Mission to Paris, by Alan Furst
Mission to Paris is one of those all too rare novels that strips away the characters’ coats of armor to revel real people, pushed and transformed in the awkwardness of real situations.
I get so tired with the ho-hum triteness of perfection. I think you know what I mean; characters always knowing the perfectly clever replies, making the right moves, with perfect timing, always choosing the best wine, staying in the best hotels, getting the girl, and forever being one step ahead of numerous adversaries.
Frequently tucked into the clutter of plot, there’s also the triteness of heavy-handed romance. Boy gets girl, loses girl, gets girl. Even reminding yourself of the pattern makes you want to toss the book hard enough to dent the wall.
Alan Furst, in all his novels, and definitely in Mission to Paris, avoids those careless blunders of perfection and the lack of them is the key to chiseled characters, dented and scratched by age and experience and inexperience, that glued me to each page. This novel, that purports to be a spy novel, is more a study of humanity, supported by an intriguing and ever shifting and intensifying plot.
It is autumn of 1938 and the setting is Paris, a Paris straining under the threat of war.
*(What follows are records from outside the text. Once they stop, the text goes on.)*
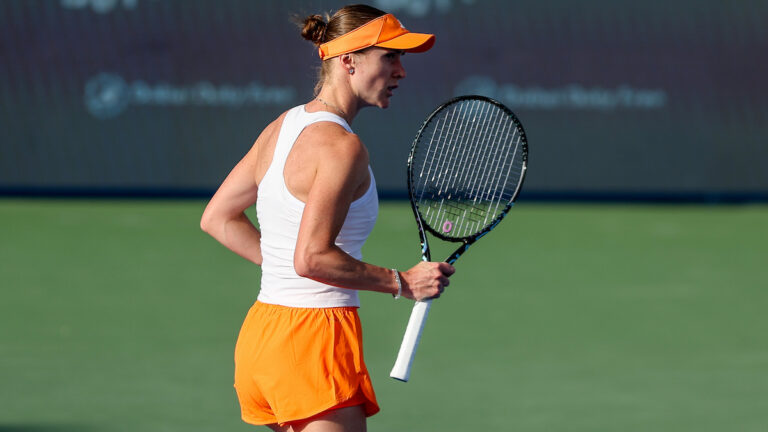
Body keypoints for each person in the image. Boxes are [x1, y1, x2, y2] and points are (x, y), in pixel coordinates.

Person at [200, 4, 454, 431]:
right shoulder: (342, 147)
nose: (401, 72)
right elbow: (312, 259)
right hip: (313, 341)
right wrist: (401, 282)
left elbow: (218, 218)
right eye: (389, 57)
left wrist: (282, 265)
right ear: (349, 61)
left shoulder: (283, 126)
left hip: (264, 338)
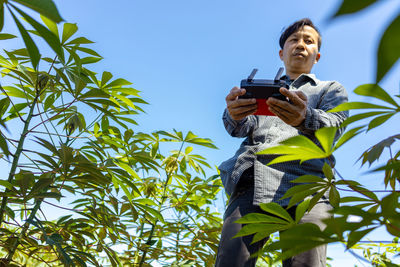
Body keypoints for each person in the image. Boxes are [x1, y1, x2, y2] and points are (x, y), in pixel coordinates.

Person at [215, 18, 349, 267]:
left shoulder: (330, 89)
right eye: (294, 40)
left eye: (309, 41)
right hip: (252, 181)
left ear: (316, 56)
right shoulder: (261, 89)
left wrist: (304, 117)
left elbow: (336, 126)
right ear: (281, 52)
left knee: (305, 263)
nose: (301, 45)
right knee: (231, 262)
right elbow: (241, 128)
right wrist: (233, 113)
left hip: (308, 187)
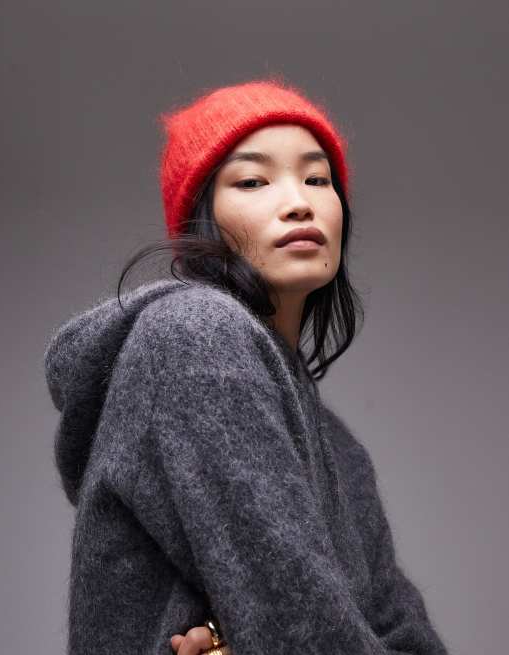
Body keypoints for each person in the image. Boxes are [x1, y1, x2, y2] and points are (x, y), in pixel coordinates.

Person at [44, 77, 451, 655]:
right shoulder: (194, 338)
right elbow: (298, 626)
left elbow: (409, 639)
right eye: (253, 181)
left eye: (317, 179)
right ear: (201, 220)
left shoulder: (340, 449)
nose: (299, 202)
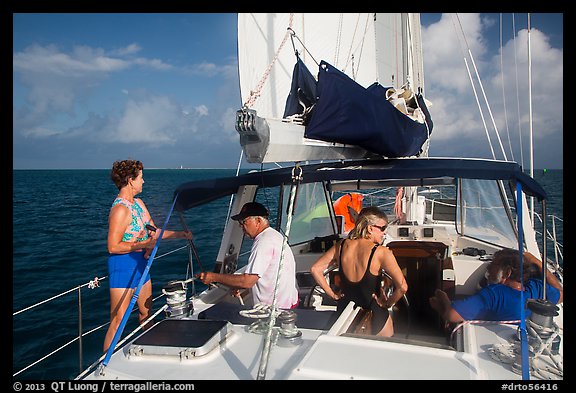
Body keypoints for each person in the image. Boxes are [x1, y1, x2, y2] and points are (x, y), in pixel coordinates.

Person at [104, 159, 192, 353]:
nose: (143, 181)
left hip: (141, 264)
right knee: (118, 320)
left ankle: (155, 346)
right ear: (129, 180)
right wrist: (144, 244)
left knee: (146, 311)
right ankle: (104, 364)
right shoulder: (120, 209)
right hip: (124, 265)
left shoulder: (139, 204)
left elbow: (153, 231)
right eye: (141, 177)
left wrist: (179, 235)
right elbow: (113, 246)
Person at [310, 206, 408, 337]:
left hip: (345, 316)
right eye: (382, 228)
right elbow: (402, 287)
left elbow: (315, 269)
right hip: (375, 317)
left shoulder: (341, 245)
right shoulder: (382, 252)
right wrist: (387, 303)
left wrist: (332, 295)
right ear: (370, 228)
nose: (384, 233)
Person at [196, 201, 299, 310]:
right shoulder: (274, 235)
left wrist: (213, 277)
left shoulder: (264, 242)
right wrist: (237, 285)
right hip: (289, 304)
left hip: (276, 311)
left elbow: (247, 281)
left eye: (244, 222)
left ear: (258, 221)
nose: (241, 227)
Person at [429, 248, 563, 323]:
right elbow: (560, 293)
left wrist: (444, 299)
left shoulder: (494, 294)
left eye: (493, 265)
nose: (489, 268)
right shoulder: (538, 288)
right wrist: (537, 262)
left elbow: (452, 315)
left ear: (507, 272)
To refresh your memory, in 1933 Hitler came to power in a Germany still seething over its treatment by the Allies at the end of World War I. In many German political minds, France was the mastermind of this villainy. While peace was now in hand, Germany burned with the need for white-hot revenge and the object of that revenge centered on France.
In 1938, the Germans were playing political poker, holding their cards tightly and making the world guess. Would there be war? Should France rearm? Surely everyone wanted peace, n’est pas?
Despite this Parisian world of intrigue and uncertainty, Warner Brothers wants to film a movie, staring Fredric Stahl, Austrian by birth, but now a Hollywood heartthrob. Stahl is mostly non-political and simply wants to make the movie and get back to America. He speaks his native language, German of course, but also English and French. He is also a star of some magnitude, making him the perfect chicken to be flavored, stewed, and served to an array of politicians and plotters of all the major players.
And while he innocently meets old friends and enjoys his favorite city, the pot begins to boil. Stahl is not immune. He feels the heat building. And suddenly the plot intensifies to heart stopping intensity.
The beauty of the writing and finely drawn characters alone carried its own joy, transporting me to that time and place. Then the carefully crafted plot, carried me into the caldron of passionate intrigue and nail biting intensity. This is a book that will haunt you and even make you doubt your own courage, as you’re engulfed in the rising flames of war.
Pick up a copy of Mission to Paris, by Alan Furst, and like all his other spy novels, you won’t want to put it down.